Dieser Auslegung, die dem Willen des historischen Gesetzgebers entspricht, ist zu folgen. Für die Kennzeichnungspflicht nach § 26 MedG ist daraus zu folgern, dass das Entgelt gerade für die in Frage stehende Anzeige geleistet worden sein muss. Erforderlich ist demnach eine Beziehung zwischen einer zumindest bestimmbaren Anzeige und der Bezahlung; nur mittelbare Entgeltlichkeit genügt nicht (Schuhmacher aaO 225; ihm folgend Wünsch, Das Gebot der Trennung von redaktionellem Text und Werbung, in FS Schönherr, 91 ff [94], und Korn, MR 1992, 257; aA ohne nähere Begründung Hanusch aaO und Brandstetter/Schmid aaO).

Nach dem festgestellten Sachverhalt wurde für den beanstandeten Artikel kein Entgelt gezahlt. Anders als in dem von der Klägerin zitierten Fall MR 1997, 161 - Smokebusters bestand hier auch von vornherein keine Verknüpfung iS eines entgeltlichen Gesamtauftrags zwischen dem beanstandeten PR-Artikel und der Stiftung von Sachpreisen für das Gewinnspiel der Beklagten. Mangels unmittelbarer Entgeltlichkeit hat das Berufungsgericht daher im Ergebnis zutreffend eine Kennzeichnungspflicht verneint.

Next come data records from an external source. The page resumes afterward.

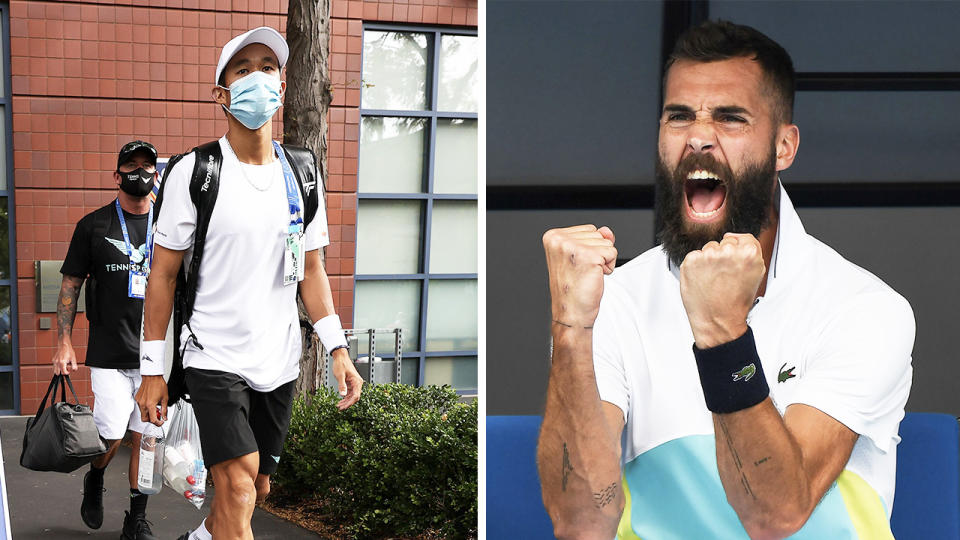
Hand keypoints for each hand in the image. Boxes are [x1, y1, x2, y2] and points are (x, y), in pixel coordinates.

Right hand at [52, 343, 77, 374]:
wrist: (64, 345)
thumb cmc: (69, 351)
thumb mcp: (73, 358)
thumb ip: (74, 365)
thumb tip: (74, 370)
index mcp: (62, 362)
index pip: (63, 372)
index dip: (67, 373)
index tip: (69, 371)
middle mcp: (57, 362)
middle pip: (58, 373)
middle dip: (62, 372)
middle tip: (67, 368)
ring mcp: (54, 361)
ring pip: (55, 370)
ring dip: (59, 370)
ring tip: (65, 366)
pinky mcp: (53, 360)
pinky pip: (54, 366)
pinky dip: (58, 367)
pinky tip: (62, 363)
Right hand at [135, 375, 167, 425]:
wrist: (152, 377)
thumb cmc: (158, 385)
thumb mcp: (165, 398)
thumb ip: (164, 410)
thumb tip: (164, 417)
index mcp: (150, 405)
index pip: (153, 420)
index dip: (158, 423)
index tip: (161, 422)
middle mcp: (143, 404)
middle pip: (145, 419)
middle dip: (151, 420)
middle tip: (157, 416)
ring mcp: (139, 401)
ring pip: (142, 413)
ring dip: (148, 413)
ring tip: (155, 407)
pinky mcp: (137, 399)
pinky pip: (140, 407)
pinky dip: (145, 408)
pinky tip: (150, 403)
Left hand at [332, 348, 362, 409]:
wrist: (340, 357)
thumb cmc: (341, 364)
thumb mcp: (340, 375)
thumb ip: (342, 386)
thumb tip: (343, 395)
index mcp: (357, 381)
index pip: (356, 396)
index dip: (350, 403)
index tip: (344, 407)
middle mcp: (357, 383)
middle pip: (354, 397)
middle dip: (347, 403)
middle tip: (340, 408)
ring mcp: (354, 384)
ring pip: (352, 396)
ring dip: (346, 401)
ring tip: (339, 406)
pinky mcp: (350, 384)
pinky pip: (349, 393)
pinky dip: (345, 398)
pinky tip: (340, 401)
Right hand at [542, 225, 617, 327]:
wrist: (570, 313)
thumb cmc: (572, 289)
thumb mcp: (580, 257)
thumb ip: (593, 239)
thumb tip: (606, 230)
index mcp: (552, 236)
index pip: (588, 229)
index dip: (589, 248)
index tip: (576, 265)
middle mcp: (560, 239)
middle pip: (598, 234)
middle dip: (597, 254)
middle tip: (581, 272)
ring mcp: (574, 246)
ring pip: (606, 242)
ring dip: (602, 261)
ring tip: (586, 274)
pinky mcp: (589, 256)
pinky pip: (612, 253)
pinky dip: (608, 268)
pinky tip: (593, 277)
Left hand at [679, 233, 764, 347]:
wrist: (717, 320)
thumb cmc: (736, 302)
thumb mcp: (756, 274)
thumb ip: (750, 252)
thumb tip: (737, 237)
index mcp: (749, 253)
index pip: (741, 238)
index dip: (737, 251)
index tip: (734, 264)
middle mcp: (728, 251)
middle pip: (724, 242)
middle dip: (723, 256)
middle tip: (724, 276)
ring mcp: (708, 255)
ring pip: (709, 248)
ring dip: (709, 261)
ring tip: (714, 280)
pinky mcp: (691, 261)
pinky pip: (695, 256)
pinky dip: (696, 267)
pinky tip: (703, 280)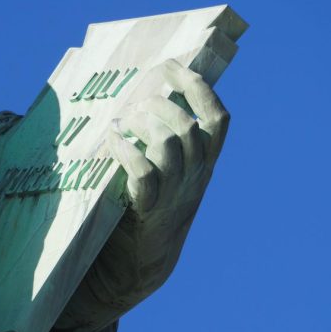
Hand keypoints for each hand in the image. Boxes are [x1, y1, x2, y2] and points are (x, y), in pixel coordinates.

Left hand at [108, 58, 229, 220]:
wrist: (140, 264)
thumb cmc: (150, 208)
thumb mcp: (171, 174)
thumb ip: (169, 142)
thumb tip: (147, 97)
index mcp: (205, 162)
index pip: (218, 118)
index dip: (198, 87)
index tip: (172, 67)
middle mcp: (196, 175)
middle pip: (188, 126)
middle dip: (159, 105)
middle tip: (135, 107)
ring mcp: (174, 193)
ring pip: (168, 143)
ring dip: (141, 125)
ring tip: (121, 124)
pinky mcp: (149, 209)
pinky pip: (143, 173)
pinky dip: (125, 151)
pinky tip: (112, 141)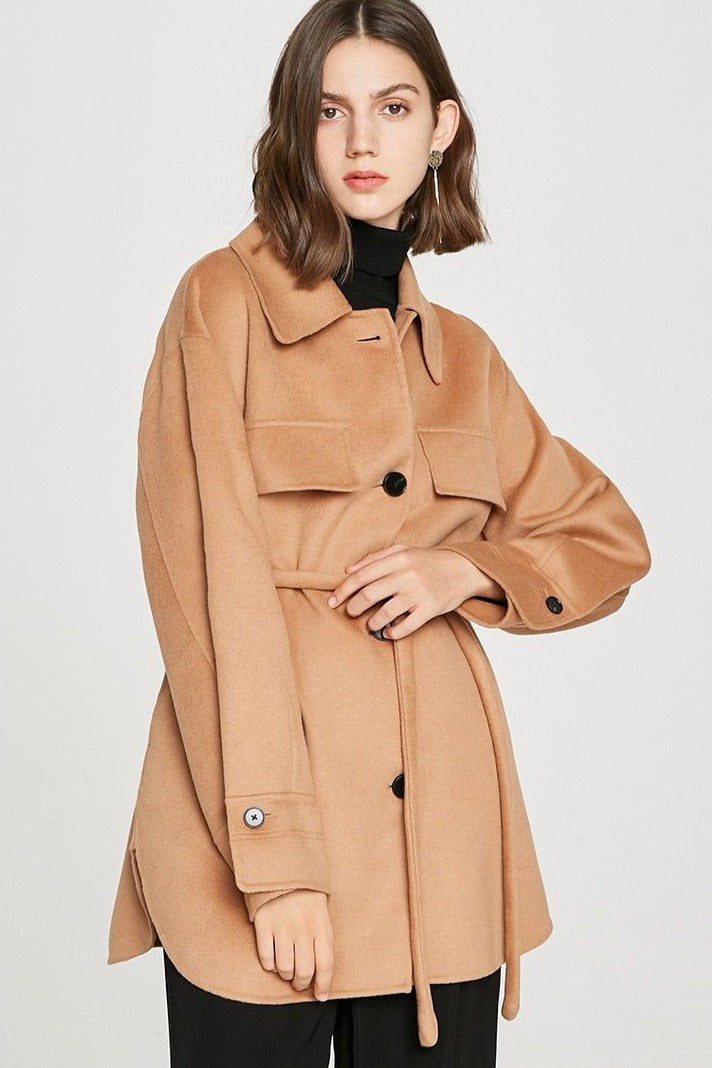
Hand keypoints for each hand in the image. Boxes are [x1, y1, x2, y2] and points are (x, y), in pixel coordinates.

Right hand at [253, 889, 333, 1000]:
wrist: (282, 864)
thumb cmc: (305, 891)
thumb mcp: (322, 911)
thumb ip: (322, 937)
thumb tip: (321, 971)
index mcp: (321, 924)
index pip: (325, 964)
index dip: (323, 985)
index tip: (320, 996)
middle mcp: (303, 928)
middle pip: (303, 971)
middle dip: (301, 983)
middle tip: (299, 983)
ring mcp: (282, 926)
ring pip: (284, 968)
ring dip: (285, 974)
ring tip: (286, 968)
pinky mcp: (263, 923)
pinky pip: (266, 958)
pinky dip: (269, 964)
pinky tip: (272, 958)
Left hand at [327, 544, 504, 638]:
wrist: (464, 569)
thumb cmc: (429, 560)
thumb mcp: (403, 550)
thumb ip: (375, 558)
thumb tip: (348, 570)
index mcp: (398, 559)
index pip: (362, 576)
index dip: (343, 590)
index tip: (332, 600)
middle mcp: (407, 575)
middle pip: (369, 594)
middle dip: (354, 607)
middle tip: (350, 613)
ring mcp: (419, 593)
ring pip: (386, 612)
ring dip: (372, 622)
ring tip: (370, 625)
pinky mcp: (430, 609)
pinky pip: (407, 626)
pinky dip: (393, 633)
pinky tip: (388, 634)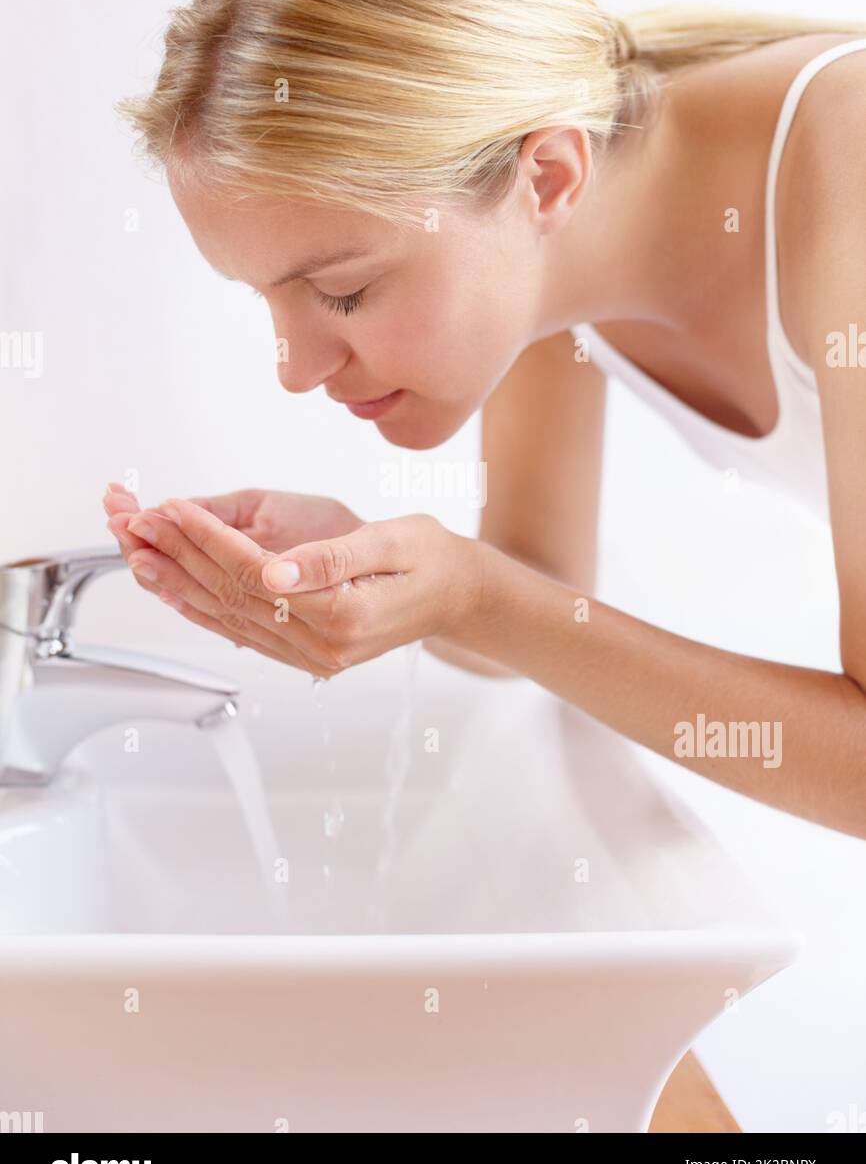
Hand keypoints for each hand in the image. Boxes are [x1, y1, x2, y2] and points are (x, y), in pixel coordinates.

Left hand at [102, 494, 484, 675]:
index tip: (172, 508)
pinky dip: (203, 610)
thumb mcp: (393, 543)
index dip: (207, 538)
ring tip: (138, 556)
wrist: (458, 596)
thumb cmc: (431, 560)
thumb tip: (276, 572)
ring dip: (179, 586)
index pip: (253, 572)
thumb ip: (333, 559)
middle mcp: (319, 644)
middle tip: (134, 526)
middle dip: (178, 557)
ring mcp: (310, 655)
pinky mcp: (306, 652)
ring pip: (228, 618)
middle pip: (230, 597)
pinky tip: (177, 593)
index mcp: (340, 615)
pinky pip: (242, 632)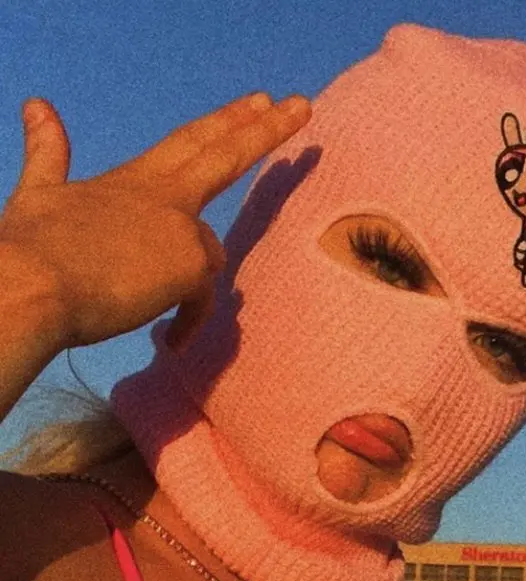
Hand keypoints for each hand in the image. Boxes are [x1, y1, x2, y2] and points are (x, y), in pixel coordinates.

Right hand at [0, 91, 310, 353]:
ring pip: (208, 256)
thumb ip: (47, 153)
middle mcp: (163, 195)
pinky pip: (201, 302)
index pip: (187, 142)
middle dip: (265, 129)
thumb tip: (37, 105)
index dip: (224, 121)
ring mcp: (180, 226)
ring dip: (189, 291)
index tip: (256, 102)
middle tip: (301, 106)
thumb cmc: (31, 250)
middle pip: (224, 154)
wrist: (34, 284)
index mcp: (132, 180)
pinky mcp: (192, 264)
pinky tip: (168, 340)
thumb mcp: (39, 193)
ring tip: (153, 315)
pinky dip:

Der Revision konnte somit schon aus diesem Grund kein Erfolg beschieden sein, ohne dass es noch weiter auf die von der Klägerin ebenfalls aufgeworfene Frage ankäme, ob aus Gestaltung oder Anordnung des Beitrags der entgeltliche Charakter der Veröffentlichung zweifelsfrei zu erkennen sei.

Die Kostenentscheidung beruht auf §§ 41 Abs 1, 50 Abs 1 ZPO.